The excommunication may or may not have affected the spiritual welfare of the warlike Greek; there can be no doubt but that the alliance of the Pope with Barbarossa put a stop to Manuel’s reconquest of the West, and that Venice, which had temporarily withdrawn from the strife, took the offensive again as soon as it was evident that in so doing she could find herself on the stronger side. Manuel poured his armies and his gold upon the eastern coast of Italy, and such was the strength of the one and the persuasion of the other that the hosts of the Emperor Frederick were twice driven back from the walls of Ancona; but no sooner had the Pope taken a decided course of action than Ancona returned to the imperial allegiance. Venice descended with a fleet of one hundred galleys, and the Normans of the south completed the destruction of the Greeks with their swords.
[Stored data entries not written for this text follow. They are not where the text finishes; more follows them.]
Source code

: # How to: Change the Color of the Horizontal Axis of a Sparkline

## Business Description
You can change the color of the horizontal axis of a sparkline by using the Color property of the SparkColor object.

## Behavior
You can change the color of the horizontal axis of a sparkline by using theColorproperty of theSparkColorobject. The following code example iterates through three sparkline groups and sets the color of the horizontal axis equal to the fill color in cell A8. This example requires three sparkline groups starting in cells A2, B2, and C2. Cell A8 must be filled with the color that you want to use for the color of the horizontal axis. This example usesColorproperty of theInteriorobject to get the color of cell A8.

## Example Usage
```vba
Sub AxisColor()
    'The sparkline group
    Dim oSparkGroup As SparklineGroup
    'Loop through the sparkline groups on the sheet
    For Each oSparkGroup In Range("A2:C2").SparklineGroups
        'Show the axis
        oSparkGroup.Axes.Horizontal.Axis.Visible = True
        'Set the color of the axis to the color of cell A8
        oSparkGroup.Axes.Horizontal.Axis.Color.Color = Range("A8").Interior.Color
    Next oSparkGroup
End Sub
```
The thirty years’ peace was signed, and it was long before Manuel renewed his quarrel with the emperor. William had already entered into the Pope’s good graces, and a series of victories against the African Arabs increased his credit with the Holy See. That he attempted even by bribery to prevent the coronation of Frederick Barbarossa in Rome is more than probable, for in the riot which was stirred up by that ceremony the imperial soldiers fell upon the Roman people with their drawn swords, crying out that they would give German steel for Arabian gold.